[WORK TO COMPLETE] Using the records below, copy every line that holds the string "Rodeo".
= = = = = = =
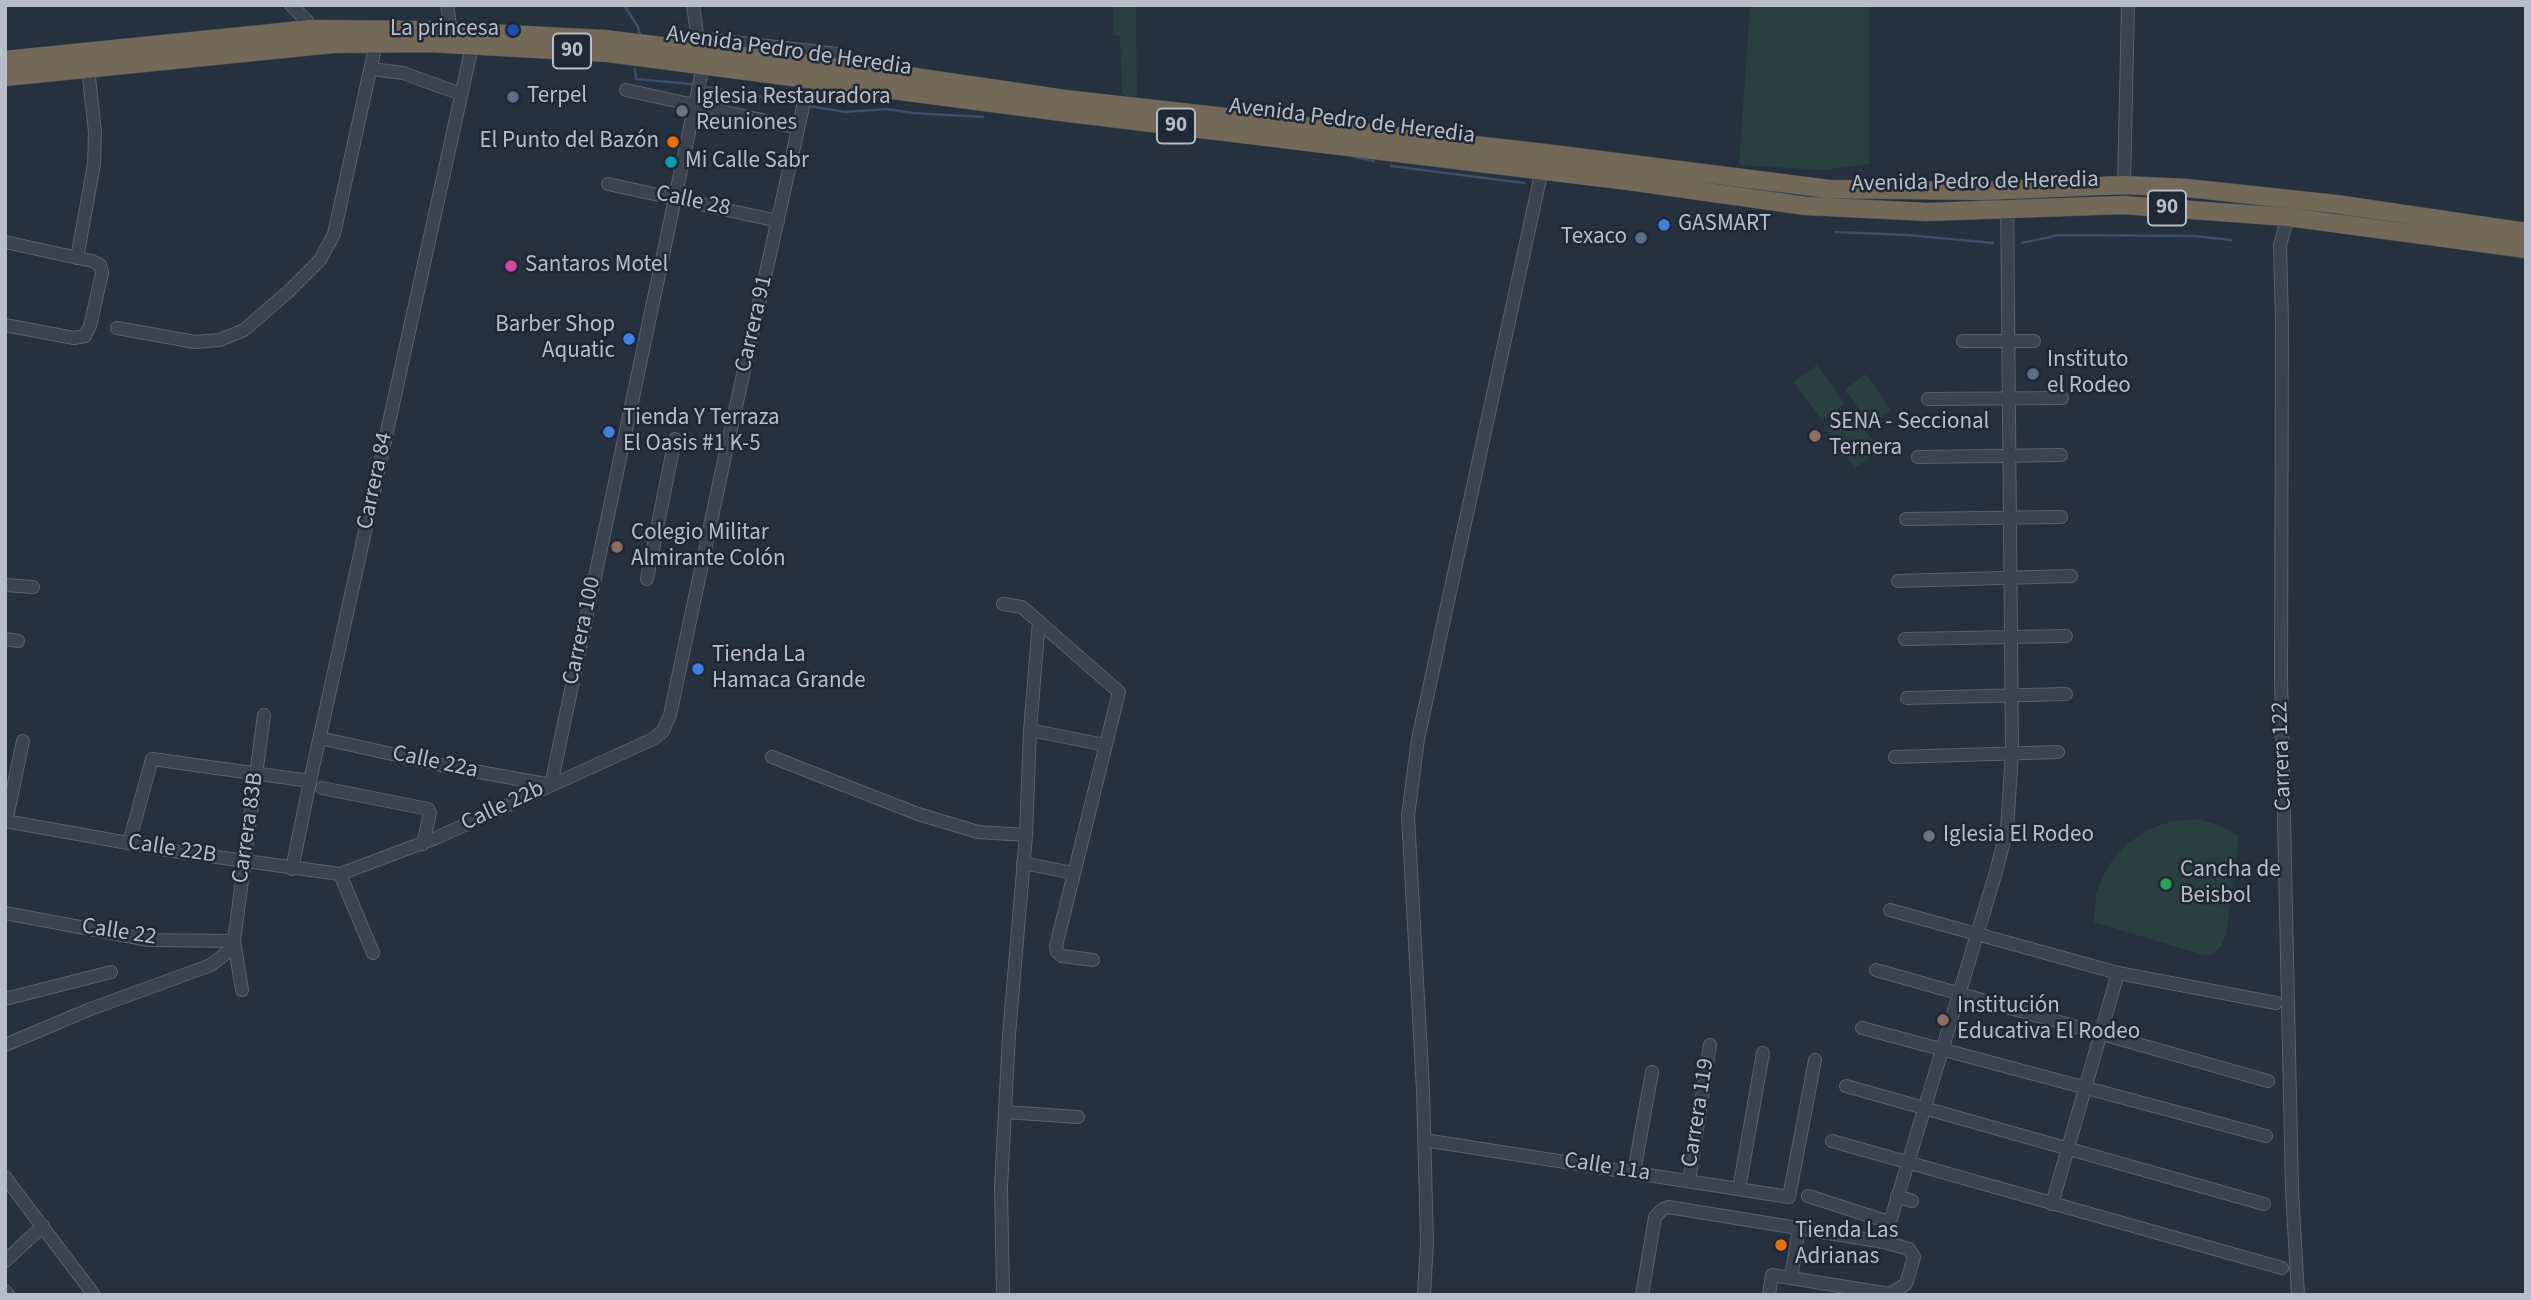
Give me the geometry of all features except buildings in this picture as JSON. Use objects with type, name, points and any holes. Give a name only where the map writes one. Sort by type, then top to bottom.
[{"type":"highway","name":"Avenida Pedro de Heredia","points":[[5,60],[312,37],[451,30],[604,39],[908,76],[1544,162],[1806,206],[1927,212],[2123,205],[2288,218],[2526,249]]},
{"type":"highway","name":"Avenida Pedro de Heredia","points":[[5,77],[312,37],[376,43],[608,53],[700,51],[809,80],[1544,162],[1829,189],[1904,192],[2007,191],[2124,185],[2187,188],[2336,204],[2526,232]]},
{"type":"street","points":[[291,5],[312,37]]},
{"type":"street","points":[[447,5],[451,30]]},
{"type":"street","name":"Carrera 100","points":[[551,785],[694,104],[700,51],[694,5]]},
{"type":"street","points":[[2124,185],[2128,5]]},
{"type":"street","points":[[117,328],[195,342],[220,340],[244,330],[320,260],[334,234],[376,43]]},
{"type":"street","name":"Carrera 84","points":[[292,869],[472,46]]},
{"type":"street","points":[[700,51],[838,54]]},
{"type":"street","points":[[77,258],[94,164],[88,68]]},
{"type":"street","points":[[371,69],[403,73],[461,94]]},
{"type":"street","name":"Carrera 91","points":[[663,731],[670,715],[809,80]]},
{"type":"street","points":[[626,90],[798,128]]},
{"type":"street","points":[[1424,1295],[1427,1242],[1424,1140],[1408,816],[1421,725],[1544,162]]},
{"type":"street","name":"Calle 28","points":[[608,184],[778,220]]},
{"type":"street","points":[[1884,1242],[1978,934],[2007,829],[2012,753],[2012,694],[2007,191]]},
{"type":"street","name":"Carrera 122","points":[[2290,199],[2280,245],[2281,678],[2292,1190],[2298,1295]]},
{"type":"street","points":[[5,242],[93,261],[100,265],[102,273],[90,326],[85,336],[74,338],[5,325]]},
{"type":"street","points":[[1962,341],[2034,341]]},
{"type":"street","points":[[1928,399],[2062,398]]},
{"type":"street","points":[[647,579],[675,439]]},
{"type":"street","points":[[1918,457],[2062,455]]},
{"type":"street","points":[[1906,520],[2061,517]]},
{"type":"street","points":[[1898,581],[2071,576]]},
{"type":"street","points":[[5,585],[33,587]]},
{"type":"street","points":[[1003,604],[1022,607],[1119,692],[1056,946],[1057,952],[1062,956],[1093,960]]},
{"type":"street","points":[[1003,1295],[1001,1187],[1009,1035],[1026,835],[1030,730],[1039,621]]},
{"type":"street","points":[[1905,639],[2066,636]]},
{"type":"street","points":[[1908,698],[2066,694]]},
{"type":"street","name":"Carrera 83B","points":[[242,990],[234,941],[264,715]]},
{"type":"street","points":[[1030,730],[1105,745]]},
{"type":"street","name":"Calle 22b","points":[[340,874],[423,844],[653,739],[663,731]]},
{"type":"street","name":"Calle 22a","points":[[320,738],[441,765],[551,785]]},
{"type":"street","points":[[6,821],[23,741]]},
{"type":"street","points":[[1895,757],[2058,752]]},
{"type":"street","points":[[772,757],[918,814],[978,831],[1026,835]]},
{"type":"street","points":[[130,843],[152,759],[310,781]]},
{"type":"street","points":[[322,788],[428,809],[430,813],[423,844]]},
{"type":"street","name":"Calle 22B","points":[[6,821],[292,869],[340,874]]},
{"type":"street","points":[[1023,863],[1073,873]]},
{"type":"street","points":[[340,874],[373,953]]},
{"type":"street","points":[[1890,910],[2118,973],[2276,1003]]},
{"type":"street","name":"Calle 22","points":[[5,913],[149,940],[234,941]]},
{"type":"street","points":[[5,1045],[88,1010],[211,965],[230,950],[234,941]]},
{"type":"street","points":[[1876,970],[2268,1081]]},
{"type":"street","points":[[5,999],[110,972]]},
{"type":"street","points":[[2052,1204],[2118,973]]},
{"type":"street","points":[[1862,1028],[2266,1136]]},
{"type":"street","name":"Carrera 119","points":[[1689,1181],[1710,1045]]},
{"type":"street","points":[[1739,1189],[1763,1053]]},
{"type":"street","name":"Calle 11a","points":[[1424,1140],[1789,1198],[1815,1060]]},
{"type":"street","points":[[1634,1172],[1652,1072]]},
{"type":"street","points":[[1846,1086],[2264,1204]]},
{"type":"street","points":[[1005,1112],[1078,1117]]},
{"type":"street","points":[[1832,1141],[2282,1268]]},
{"type":"street","points":[[5,1177],[94,1295]]},
{"type":"street","points":[[1808,1196],[1889,1222]]},
{"type":"street","points":[[1897,1196],[1912,1201]]},
{"type":"street","points":[[1642,1295],[1655,1217],[1663,1209],[1676,1207],[1884,1242],[1909,1250],[1914,1257],[1906,1283],[1896,1292],[1884,1294],[1772,1275],[1769,1295]]},
{"type":"street","points":[[5,1261],[43,1226]]},
{"type":"street","points":[[1791,1278],[1800,1227]]},
{"type":"green space","points":[[1113,5],[1136,5],[1137,99],[1128,98],[1122,93],[1120,36],[1113,35]]},
{"type":"green space","points":[[1750,5],[1869,5],[1869,164],[1825,170],[1739,165]]},
{"type":"green space","points":[[1817,365],[1845,404],[1822,420],[1794,382]]},
{"type":"green space","points":[[1866,374],[1891,410],[1870,425],[1845,389]]},
{"type":"green space","points":[[1849,408],[1880,450],[1855,468],[1824,427]]},
{"type":"green space","name":"Cancha de Beisbol","points":[[2199,819],[2221,826],[2239,836],[2226,935],[2221,946],[2211,956],[2094,922],[2096,894],[2104,874],[2127,844],[2147,830],[2172,821]]},
{"type":"waterway","points":[[624,5],[640,35]]},
{"type":"waterway","points":[[635,69],[636,79],[691,84]]},
{"type":"waterway","points":[[707,87],[792,102]]},
{"type":"waterway","points":[[809,106],[845,112],[887,109],[983,117]]},
{"type":"waterway","points":[[1347,155],[1374,161]]},
{"type":"waterway","points":[[1391,166],[1524,183]]},
{"type":"waterway","points":[[1835,232],[1993,243]]},
{"type":"waterway","points":[[2022,243],[2059,235],[2194,236],[2231,240]]},
{"type":"place","name":"La princesa","points":[[513,30]]},
{"type":"place","name":"Terpel","points":[[513,97]]},
{"type":"place","name":"Iglesia Restauradora Reuniones","points":[[682,111]]},
{"type":"place","name":"El Punto del Bazón","points":[[673,142]]},
{"type":"place","name":"Mi Calle Sabr","points":[[671,162]]},
{"type":"place","name":"GASMART","points":[[1664,225]]},
{"type":"place","name":"Texaco","points":[[1641,238]]},
{"type":"place","name":"Santaros Motel","points":[[511,266]]},
{"type":"place","name":"Barber Shop Aquatic","points":[[629,339]]},
{"type":"place","name":"Instituto el Rodeo","points":[[2033,374]]},
{"type":"place","name":"Tienda Y Terraza El Oasis #1 K-5","points":[[609,432]]},
{"type":"place","name":"SENA - Seccional Ternera","points":[[1815,436]]},
{"type":"place","name":"Colegio Militar Almirante Colón","points":[[617,547]]},
{"type":"place","name":"Tienda La Hamaca Grande","points":[[698,669]]},
{"type":"place","name":"Iglesia El Rodeo","points":[[1929,836]]},
{"type":"place","name":"Cancha de Beisbol","points":[[2166,884]]},
{"type":"place","name":"Institución Educativa El Rodeo","points":[[1943,1020]]},
{"type":"place","name":"Tienda Las Adrianas","points":[[1781,1245]]}]
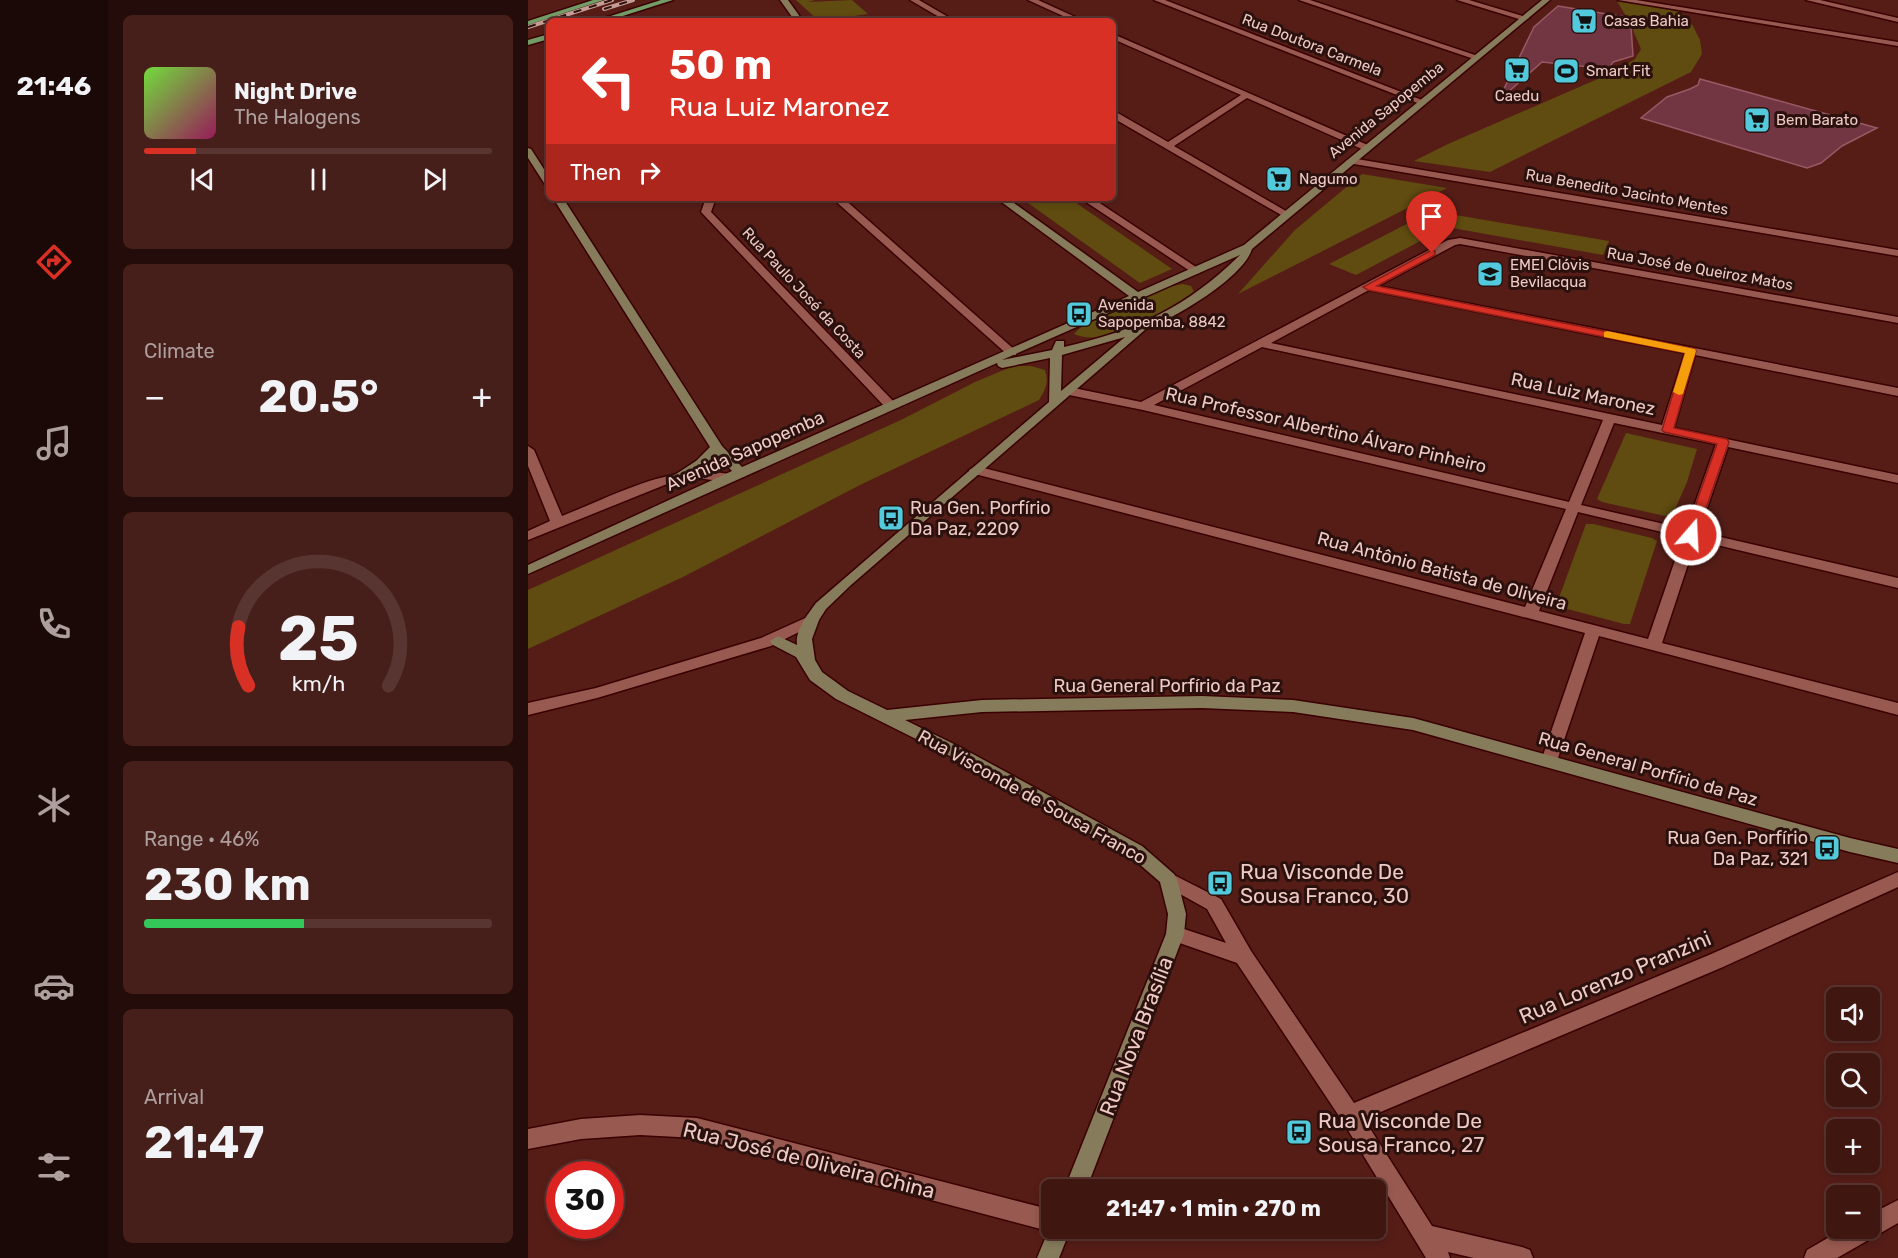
= = = = = = =
[EXPECTED OUTPUT]
{"type":"place","name":"Instituto el Rodeo","points":[[2033,374]]},
{"type":"place","name":"Iglesia El Rodeo","points":[[1929,836]]},
{"type":"place","name":"Institución Educativa El Rodeo","points":[[1943,1020]]},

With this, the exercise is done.